Se gli orribili fatti di sangue verificatisi ieri a Parigi fossero successi a Bogotà, a Sidney o a Vladivostok questo non avrebbe ovviamente diminuito di un grammo la loro dirompente carica di morte e desolazione. Ma il fatto che abbiano avuto luogo proprio a Parigi mi rende il fardello di angoscia ancora più pesante da sopportare.
Sia io che Justyna amiamo molto Parigi, e dal nostro primo soggiorno nel 2007 per festeggiare i miei quarant'anni non abbiamo perso occasione per ritornarci. Senza poter dire di essere dei sopraffini conoscitori della città siamo però già nella fase in cui in un posto non si va ma ci si torna. Abbiamo ormai il nostro alberghetto nel 1er, i nostri ristoranti, le nostre strade, i nostri giri.
In qualche occasione abbiamo fatto coincidere la visita coi concerti che nella capitale francese ha tenuto la mia amica Irene; né abbiamo trascurato il tour sugli itinerari di Maigret, dal boulevard Richard-Lenoir alla Place des Vosges, all'immancabile foto sotto la targa azzurra del Quai des Orfèvres con tanto di pipa in bocca: la stessa foto che avranno fatto legioni di cretini come me, come me affascinati dalla pipa e dal commissario di Simenon.

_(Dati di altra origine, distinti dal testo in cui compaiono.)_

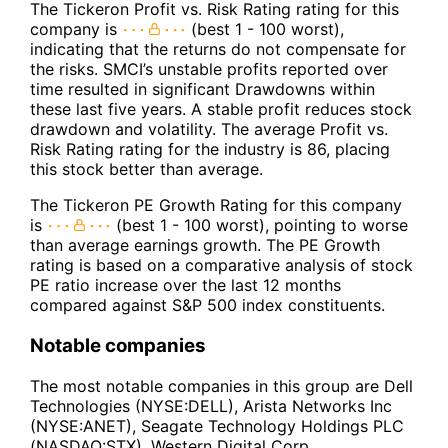
The Tickeron Profit vs. Risk Rating rating for this
company is
(best 1 - 100 worst),
indicating that the returns do not compensate for
the risks. SMCI’s unstable profits reported over
time resulted in significant Drawdowns within
these last five years. A stable profit reduces stock
drawdown and volatility. The average Profit vs.
Risk Rating rating for the industry is 86, placing
this stock better than average.
The Tickeron PE Growth Rating for this company
is
(best 1 - 100 worst), pointing to worse
than average earnings growth. The PE Growth
rating is based on a comparative analysis of stock
PE ratio increase over the last 12 months
compared against S&P 500 index constituents.
Notable companies
The most notable companies in this group are Dell
Technologies (NYSE:DELL), Arista Networks Inc
(NYSE:ANET), Seagate Technology Holdings PLC
(NASDAQ:STX), Western Digital Corp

Abbiamo ricordi di passeggiate invernali fatte di sera lungo i quais, con la neve che turbinava nell'aria; e di passeggiate primaverili godendo del silenzio di quell'autentica oasi di pace che è l'Ile Saint-Louis. Abbiamo il ricordo di quella volta che, stremati dal freddo e dal lungo peregrinare, ci siamo rifugiati per qualche minuto nell'Èglise de Saint-Roch, vicino alle Halles per scoprire che c'era nientemeno che Jean Guillou che suonava Liszt all'organo.

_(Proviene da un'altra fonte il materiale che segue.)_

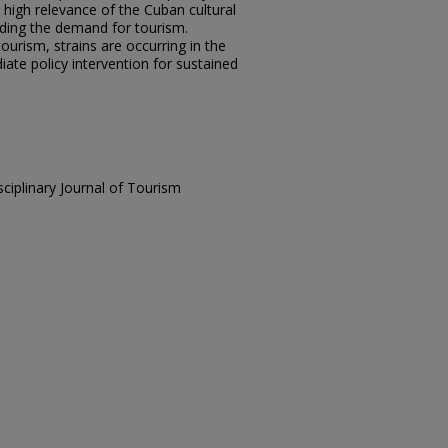
high relevance of the Cuban cultural
rding the demand for tourism.
ourism, strains are occurring in the
iate policy intervention for sustained
sciplinary Journal of Tourism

Abbiamo i ricordi di memorabili soupes d'oignon al Pied de Cochon e di commoventi choucroutes alla Brasserie Bofinger.
Abbiamo i ricordi degli incredibili cieli stellati di Van Gogh al Musée d'Orsay e delle ninfee di Monet al Musée de l'Orangerie.
Chissà, magari qualcuna delle vittime della follia sanguinaria di ieri ci sarà passata accanto per strada o avrà preso la metropolitana insieme a noi. Magari con qualcuno - cameriere, commesso o semplice passante cui abbiamo chiesto informazioni - avremo addirittura scambiato qualche parola.
È questo il groppo d'angoscia in più che queste stragi per me rappresentano.
Ecco, se in tutta questa vicenda c'è qualcosa che mi risulta davvero incomprensibile è il meccanismo col quale in nome di un'idea si può giungere a disprezzare tanto la vita propria e quella altrui. Come si possa azzerare la propria empatia fino al punto da non sentirsi vicini più a nessuno, nemmeno a sé stessi.
Siamo già travolti da un fiume di parole riguardo questa tristissima vicenda, e sarà così anche nei giorni a venire. Io spero solo che quanto prima le riflessioni si orientino sul terreno solido (perchè popperianamente falsificabile) dei sistemi di lotta e contrasto a questi fenomeni orribili e non su quello melmoso dello scontro di ideologie e civiltà.
Per il momento io mi limito a ripensare, con inutile dolore, a ognuna delle vittime di questa follia, a ognuna delle tante esistenze spezzate. A queste persone che oggi sento, per dirla con Baudelaire, mon semblable, mon frère.